= Jennifer Krempien =

Canadian wheelchair basketball player

Jennifer Krempien (born 19 February 1975) is a former Canadian wheelchair basketball player. As a member of the Canada women's national wheelchair basketball team, Krempien won four consecutive gold medals at the Wheelchair Basketball World Championship from 1994 to 2006. During this time period, she also won three consecutive Paralympic gold medals from 1992 to 2000. After winning a bronze at the 2004 Summer Paralympics, she did not win a medal at her last Paralympic competition in 2008. Kempien was awarded the Queen Elizabeth II Diamond Jubilee Medal in 2012 and inducted into the Canadian Paralympic Committee Hall of Fame in 2013.
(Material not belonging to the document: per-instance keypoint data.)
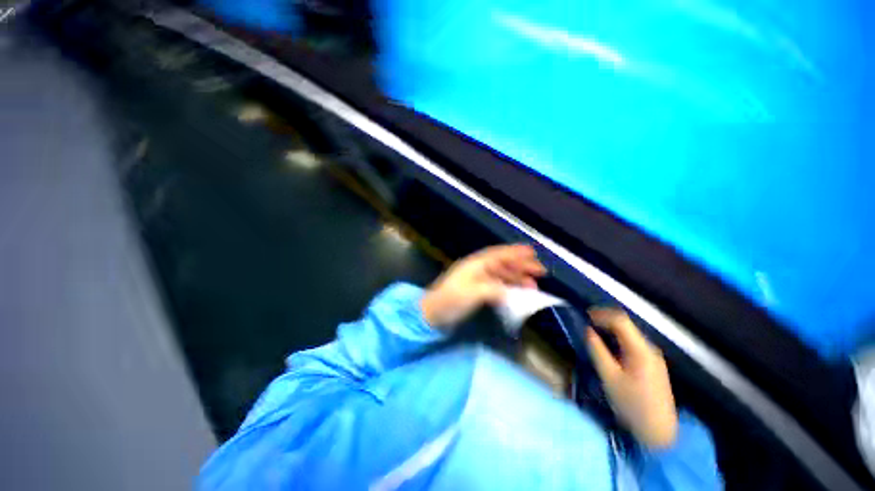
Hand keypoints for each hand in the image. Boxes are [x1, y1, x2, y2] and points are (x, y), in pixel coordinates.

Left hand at [421, 244, 545, 328]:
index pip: (499, 254)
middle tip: (540, 271)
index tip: (533, 252)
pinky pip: (497, 284)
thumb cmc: (451, 300)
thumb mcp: (473, 293)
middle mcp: (478, 268)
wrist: (432, 312)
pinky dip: (508, 286)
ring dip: (517, 277)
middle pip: (503, 263)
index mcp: (476, 264)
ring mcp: (476, 278)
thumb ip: (494, 290)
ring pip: (501, 274)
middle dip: (521, 265)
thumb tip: (509, 292)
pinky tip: (517, 291)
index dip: (516, 252)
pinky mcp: (476, 289)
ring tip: (533, 284)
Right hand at [586, 308, 678, 448]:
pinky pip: (633, 344)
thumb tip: (588, 330)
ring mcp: (653, 356)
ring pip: (629, 334)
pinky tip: (609, 348)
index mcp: (640, 350)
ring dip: (611, 330)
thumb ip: (597, 350)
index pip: (621, 321)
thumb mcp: (609, 377)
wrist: (659, 432)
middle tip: (586, 324)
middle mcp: (650, 348)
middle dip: (605, 321)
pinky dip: (618, 340)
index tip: (585, 315)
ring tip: (594, 334)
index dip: (602, 314)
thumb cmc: (632, 404)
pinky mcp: (653, 364)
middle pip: (626, 325)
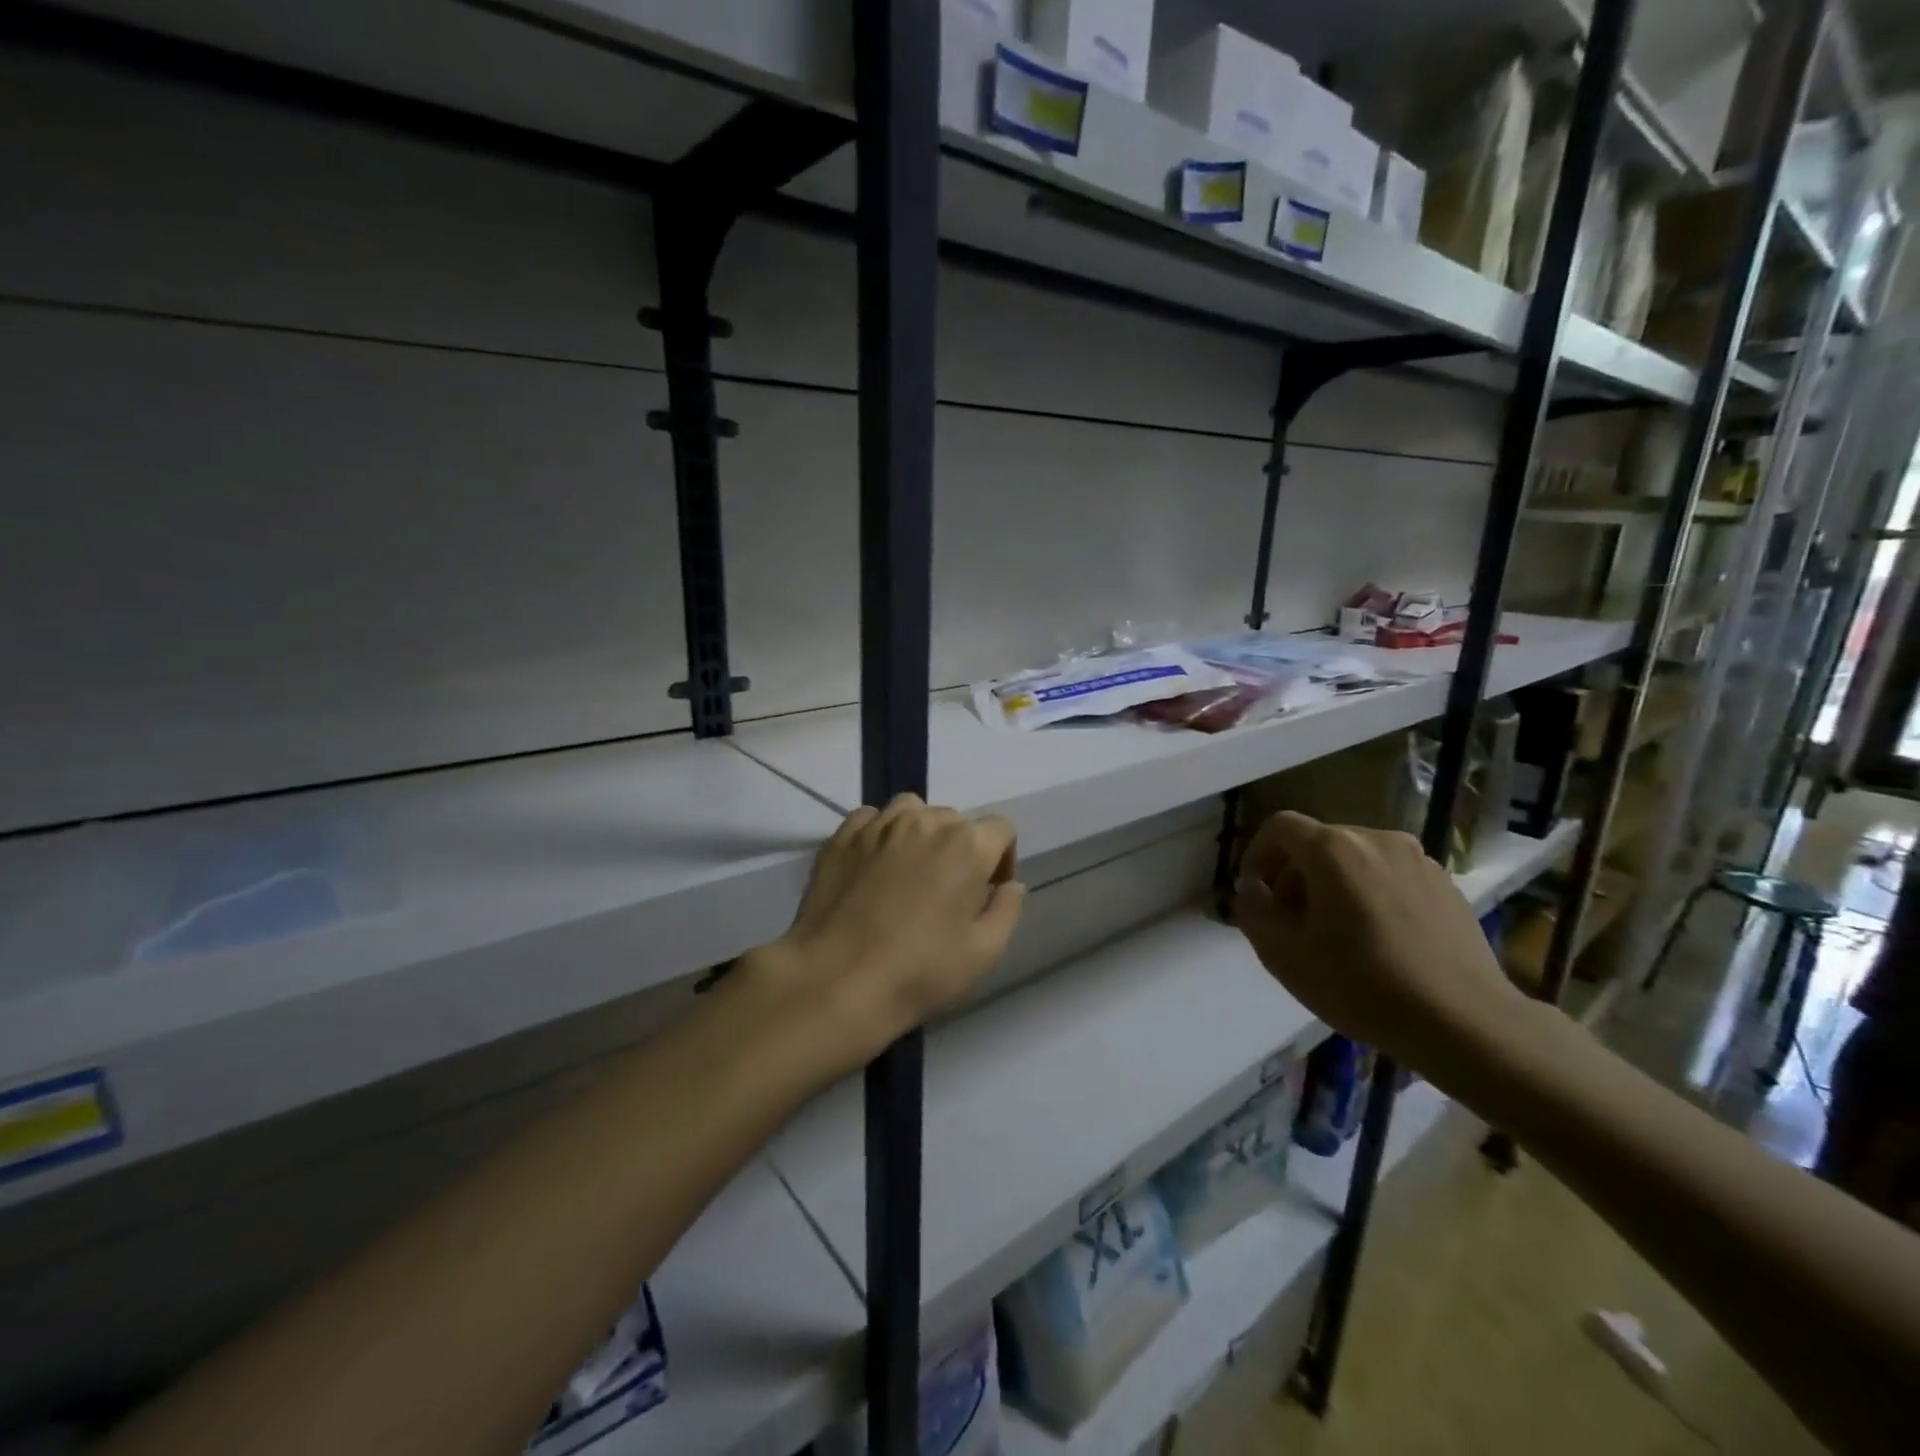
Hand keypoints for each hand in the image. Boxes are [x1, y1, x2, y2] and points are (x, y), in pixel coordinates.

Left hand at [743, 795, 1026, 1078]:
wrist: (835, 981)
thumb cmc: (919, 971)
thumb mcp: (984, 953)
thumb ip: (1007, 910)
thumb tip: (1011, 885)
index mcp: (966, 845)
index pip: (1000, 829)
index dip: (1001, 860)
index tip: (986, 894)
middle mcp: (924, 821)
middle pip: (955, 821)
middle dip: (960, 850)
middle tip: (946, 893)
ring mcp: (878, 825)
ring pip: (912, 811)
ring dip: (920, 834)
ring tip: (909, 872)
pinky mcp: (841, 837)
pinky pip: (870, 819)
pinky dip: (879, 834)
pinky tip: (873, 866)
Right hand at [1232, 811, 1522, 1066]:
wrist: (1465, 1023)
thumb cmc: (1362, 986)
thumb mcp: (1284, 956)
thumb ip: (1254, 912)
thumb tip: (1253, 890)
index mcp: (1334, 849)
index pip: (1279, 827)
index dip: (1257, 855)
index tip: (1256, 894)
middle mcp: (1376, 839)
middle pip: (1318, 842)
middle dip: (1294, 876)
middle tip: (1291, 923)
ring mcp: (1418, 860)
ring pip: (1356, 859)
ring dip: (1333, 885)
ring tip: (1336, 934)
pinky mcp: (1447, 885)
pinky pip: (1390, 876)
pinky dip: (1371, 895)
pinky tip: (1379, 941)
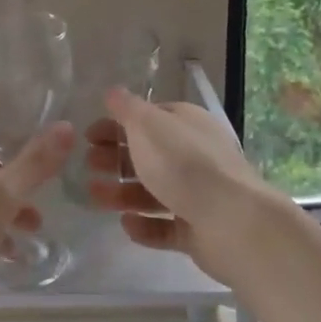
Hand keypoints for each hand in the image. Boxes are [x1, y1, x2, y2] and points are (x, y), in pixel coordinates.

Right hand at [85, 87, 278, 285]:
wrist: (232, 221)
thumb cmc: (184, 164)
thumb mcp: (148, 126)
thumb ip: (127, 109)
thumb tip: (113, 91)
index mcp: (186, 124)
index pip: (148, 119)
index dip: (116, 125)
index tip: (88, 137)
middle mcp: (195, 155)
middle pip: (149, 155)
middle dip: (115, 159)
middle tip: (88, 166)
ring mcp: (199, 194)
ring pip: (153, 192)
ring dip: (122, 193)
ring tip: (95, 198)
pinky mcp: (199, 230)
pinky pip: (166, 226)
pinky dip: (145, 226)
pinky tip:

==Early life and education==
Krempien was born on 19 February 1975 in St. Albert, Alberta. After a childhood accident resulted in a spinal cord injury, Krempien was diagnosed with paraplegia. Growing up, Krempien started playing wheelchair basketball at the age of eight on a junior team in Alberta. For her post-secondary education between the 1990s and 2000s, Krempien went to the University of Alberta to study sports psychology and the University of British Columbia for a nutrition master's degree.

==Career==
Krempien joined the Canada women's national wheelchair basketball team in 1992 and remained with the team until 2008. While competing for Canada, Krempien was a consecutive gold medalist at the Wheelchair Basketball World Championship between 1994 and 2006. Apart from the World Championship, Krempien won her first Paralympic gold medal in wheelchair basketball at the 1992 Summer Paralympics with the Canadian team. After additional back to back gold medals from 1996 to 2000, Krempien won a bronze during the 2004 Summer Paralympics. Krempien did not win a medal at her final Paralympics at the 2008 Summer Paralympics. After leaving wheelchair basketball in 2008, Krempien became a nutritional manager at a British Columbia hospital for women and children in the 2010s.

==Awards and honors==
In 2012, Kempien was awarded the Queen Elizabeth II Diamond Jubilee Medal. For hall of fames, Krempien was inducted into the Alberta Sports Hall of Fame in 2009 and the Canadian Paralympic Committee Hall of Fame in 2013. She was also a flagbearer at the 2007 Parapan American Games and a torchbearer at the 2010 Winter Paralympics.